Safe driving is more about alertness than speed limits
I recently drove through the State of California and the only thing that got me a bit worked up were the speed limits. United States of America enforces very strict speeding laws, and even though almost everyone in the state breaks them consistently, you are constantly kept aware of the limits. This awareness comes in the form of hundreds of thousands of sign boards posted everywhere indicating the recommended speed limits. Millions of dollars must have been spent on raising the signage across the state. Every road is patrolled constantly either by cops on bikes, cruisers or in some extreme cases, in airplanes over the vast interstates. So yes, there is a lot of nanny-ism when it comes to enforcing speed limits.
Now in the State of California, speed limits can keep fluctuating, both in urban areas or on the interstates. The range of speeds allowed is from as low as 25kmph to all the way up to 110kmph, depending on the road you are on. On certain sections of the interstate, these can vary suddenly and it's quite easy to be caught unawares. Mess around with these limits and, if you do get caught, a world of trouble crashes on your shoulders.
In the State of California, speed limits can keep fluctuating, both in urban areas or on the interstates
Maintaining speed limits are justified, even though there is no empirical evidence to suggest that speeding alone causes accidents. In most cases, it is the lack of attention or ignorance or plumb stupidity that leads to accidents. The intensity of the crash, however, is determined by the speed at which the vehicle was traveling. Yet if you are involved in an accident at a legal 100kmph, walking away unscathed or even alive is still a miracle.

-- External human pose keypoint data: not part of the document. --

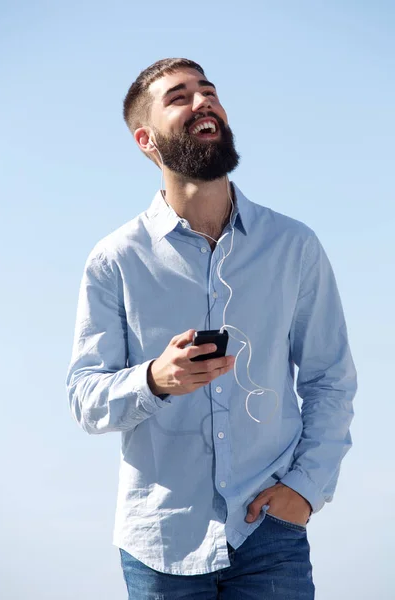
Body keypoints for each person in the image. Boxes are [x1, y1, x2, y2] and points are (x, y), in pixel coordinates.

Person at [66, 58, 357, 599]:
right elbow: (85, 397)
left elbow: (330, 379)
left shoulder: (293, 246)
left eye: (209, 92)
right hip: (160, 543)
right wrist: (155, 378)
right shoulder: (115, 259)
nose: (203, 102)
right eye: (179, 96)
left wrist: (305, 490)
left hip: (270, 533)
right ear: (146, 140)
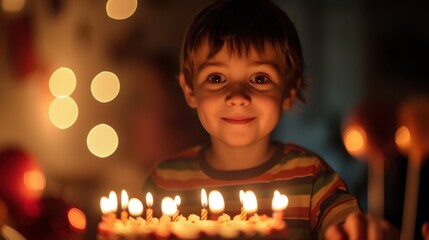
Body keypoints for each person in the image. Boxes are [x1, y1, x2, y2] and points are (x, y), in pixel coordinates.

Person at [141, 0, 404, 239]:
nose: (238, 96)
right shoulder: (165, 182)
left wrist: (364, 232)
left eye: (259, 78)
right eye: (216, 78)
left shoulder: (312, 179)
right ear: (190, 90)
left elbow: (349, 230)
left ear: (288, 91)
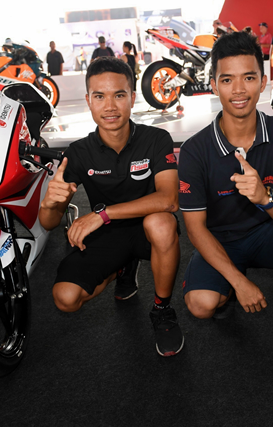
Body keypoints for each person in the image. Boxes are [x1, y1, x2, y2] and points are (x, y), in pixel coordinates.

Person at [178, 32, 273, 363]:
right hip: (220, 240)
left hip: (268, 233)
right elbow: (195, 230)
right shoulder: (195, 150)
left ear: (263, 81)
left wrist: (264, 197)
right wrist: (239, 282)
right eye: (227, 79)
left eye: (249, 78)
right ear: (214, 85)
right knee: (201, 305)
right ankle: (227, 291)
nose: (239, 90)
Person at [38, 57, 184, 357]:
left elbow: (169, 200)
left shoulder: (156, 139)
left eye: (118, 95)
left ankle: (161, 309)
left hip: (147, 229)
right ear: (88, 101)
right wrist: (51, 203)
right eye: (99, 96)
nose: (110, 106)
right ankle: (122, 267)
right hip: (109, 235)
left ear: (132, 97)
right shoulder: (78, 152)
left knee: (160, 223)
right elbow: (49, 222)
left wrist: (102, 215)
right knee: (66, 298)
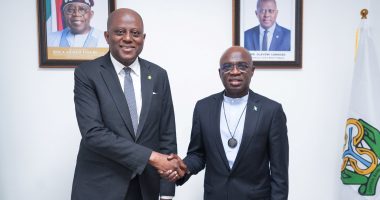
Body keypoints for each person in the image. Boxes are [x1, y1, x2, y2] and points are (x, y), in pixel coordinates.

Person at [71, 8, 185, 200]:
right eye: (120, 32)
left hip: (145, 188)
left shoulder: (158, 75)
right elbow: (93, 133)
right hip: (100, 188)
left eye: (135, 33)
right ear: (107, 36)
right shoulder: (87, 73)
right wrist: (152, 157)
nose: (128, 38)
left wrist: (166, 192)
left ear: (143, 38)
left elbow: (166, 134)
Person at [166, 46, 289, 199]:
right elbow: (197, 154)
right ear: (220, 73)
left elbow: (280, 173)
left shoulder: (271, 111)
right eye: (227, 67)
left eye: (242, 66)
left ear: (252, 70)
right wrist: (184, 167)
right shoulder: (203, 108)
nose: (235, 71)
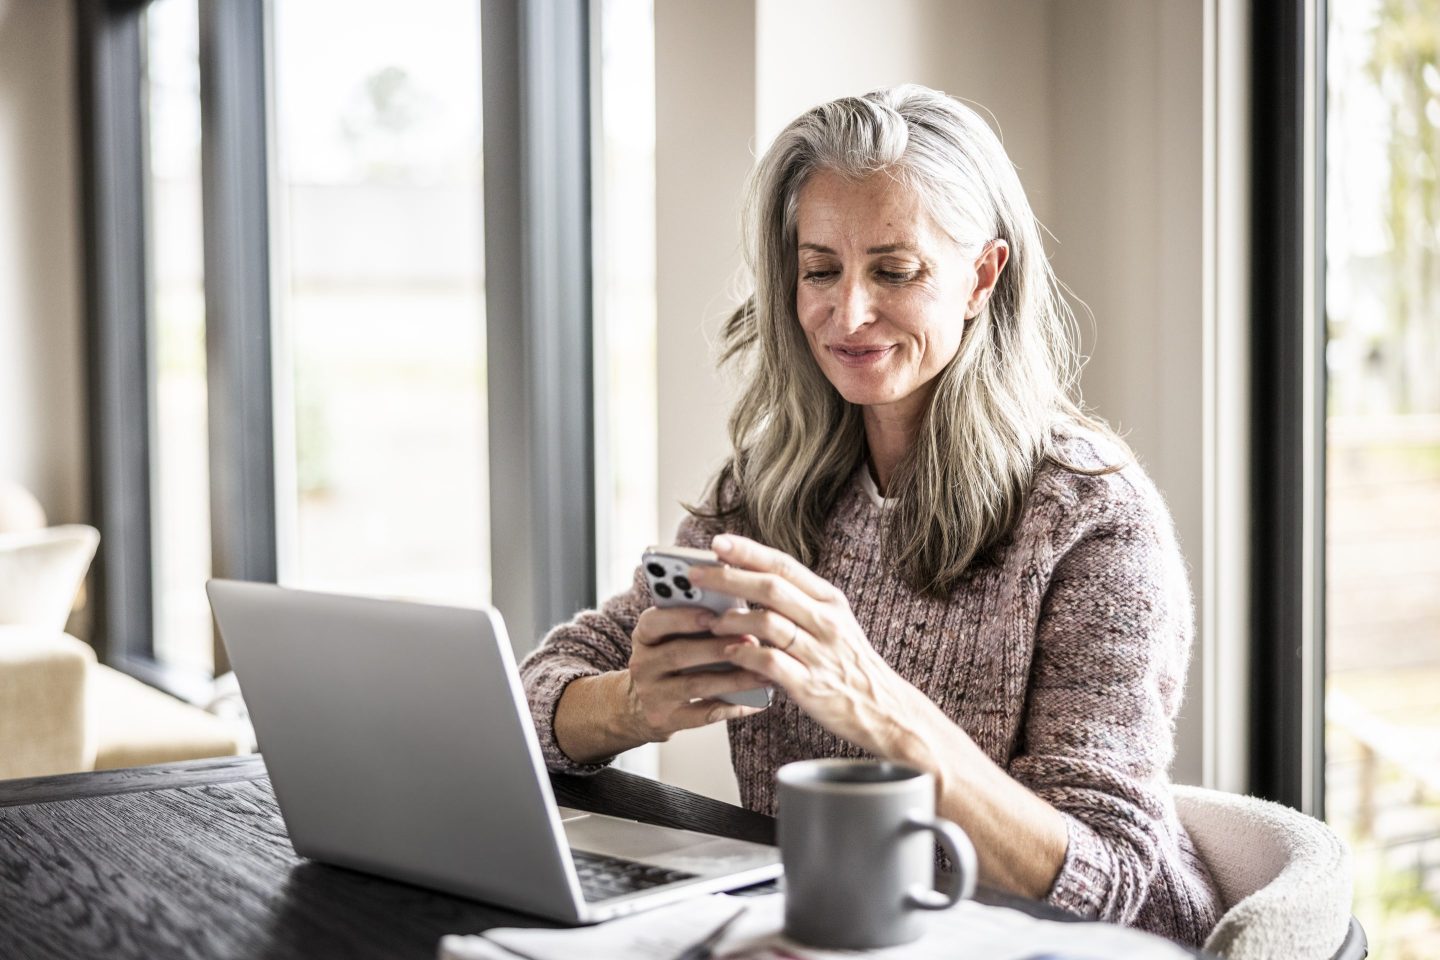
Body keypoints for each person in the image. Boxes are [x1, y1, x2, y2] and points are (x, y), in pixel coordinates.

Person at [520, 85, 1221, 946]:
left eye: (895, 270)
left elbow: (1104, 878)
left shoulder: (1092, 524)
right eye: (820, 269)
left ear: (981, 277)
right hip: (838, 930)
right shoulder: (770, 489)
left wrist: (873, 702)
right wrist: (632, 704)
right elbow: (537, 692)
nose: (847, 314)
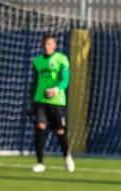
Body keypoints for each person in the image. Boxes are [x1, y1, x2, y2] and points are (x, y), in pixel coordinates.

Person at [29, 33, 74, 173]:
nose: (46, 46)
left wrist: (56, 89)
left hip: (57, 101)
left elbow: (65, 80)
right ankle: (40, 162)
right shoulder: (37, 62)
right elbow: (35, 83)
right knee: (40, 126)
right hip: (40, 100)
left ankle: (66, 155)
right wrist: (31, 100)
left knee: (60, 131)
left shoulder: (61, 59)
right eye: (44, 44)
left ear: (54, 45)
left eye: (49, 44)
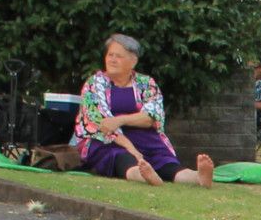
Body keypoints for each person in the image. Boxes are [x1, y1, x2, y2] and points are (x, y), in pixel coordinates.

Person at [74, 34, 214, 186]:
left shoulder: (146, 83)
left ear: (133, 61)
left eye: (118, 56)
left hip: (144, 138)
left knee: (166, 162)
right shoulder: (95, 83)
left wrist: (120, 120)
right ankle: (144, 175)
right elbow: (104, 124)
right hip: (108, 140)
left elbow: (150, 117)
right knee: (122, 158)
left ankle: (197, 177)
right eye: (110, 55)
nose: (112, 60)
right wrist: (132, 149)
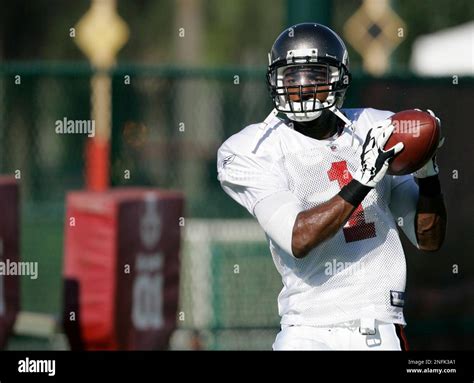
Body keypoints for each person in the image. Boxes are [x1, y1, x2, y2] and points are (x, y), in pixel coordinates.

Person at [217, 23, 447, 350]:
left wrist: (427, 171)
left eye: (315, 75)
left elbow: (428, 238)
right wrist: (363, 180)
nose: (304, 88)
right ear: (275, 80)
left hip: (377, 326)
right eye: (292, 77)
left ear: (338, 79)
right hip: (306, 328)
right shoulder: (253, 148)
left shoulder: (375, 126)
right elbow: (297, 237)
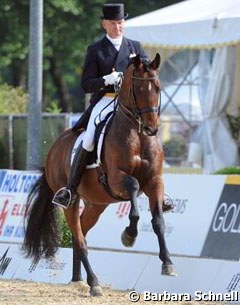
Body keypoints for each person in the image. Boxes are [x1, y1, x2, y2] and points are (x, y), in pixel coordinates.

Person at [52, 3, 174, 213]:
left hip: (132, 104)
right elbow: (86, 84)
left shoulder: (134, 46)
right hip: (106, 100)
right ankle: (70, 188)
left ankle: (157, 185)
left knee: (151, 137)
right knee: (89, 137)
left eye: (120, 22)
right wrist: (105, 80)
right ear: (104, 24)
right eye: (113, 23)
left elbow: (147, 72)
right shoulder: (96, 50)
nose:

Now data suggests that one of the principle causes of accidents is lack of attention. The highest probability of such a lapse is when you have been driving at a steady speed following the car ahead of you. Mile after mile of dull motoring acts as an anaesthetic, numbing the senses that allow you to react quicker when needed. You go through the motions like a robot, in a state of mind where you do not need to be aware for certain motor functions to function. The human body can achieve a trance-like state where the brain performs certain functions in a very automated fashion. So your eyes may see without actually looking, your arms function without actually feeling, your feet perform their task on the pedals without you actually realising what they are doing. This is a very dangerous state brought on by monotony, and you often see drivers driving in a state of trance. I won't deny it, it's happened to me too.
A simple way of ensuring you stay alert all the time is by taking a break. But as I noticed in California, rest stops are neither marked too well on the interstates nor are they sufficient. In Europe, there is a steady stream of rest stops every few kilometres, where you can stop to get a coffee, fuel up or do whatever it is that keeps you alert. I had a hard time finding a rest stop almost everywhere I drove in the US. The ones that I visited for a break were located in small towns for which I had to leave the freeway and get onto secondary roads. There is a reason why there aren't many rest stops along the freeway, and it has to do with a California State Federal statute that prevents private businesses from occupying rest areas along the interstate. Of course, its benefit is that it brings a lot of cash flow into innumerable local towns that were otherwise drastically affected by the interstates being built.
Another way to ensure that drivers stay alert, and which I believe could be beneficial in a developed country, is to raise the speed limits. Research has shown that as speeds rise, drivers get more aware of their surroundings and stay more alert. There is a concerted effort throughout Europe and United Kingdom to raise the speed limit on motorways in this regard. I think at least the State of California can benefit if the speed limits were raised. I cannot say for sure by how much, but what I can say is that it would make motoring a bit more economical and probably safer.
Now I am not talking out of my hat, empirical evidence shows that raising speed limits does reduce accidents. Neither am I advocating speeding. All I am suggesting is that speed limits need to be adjusted to levels where they ensure a higher level of activity thereby keeping you constantly aware and in a state of readiness for any emergencies that may occur.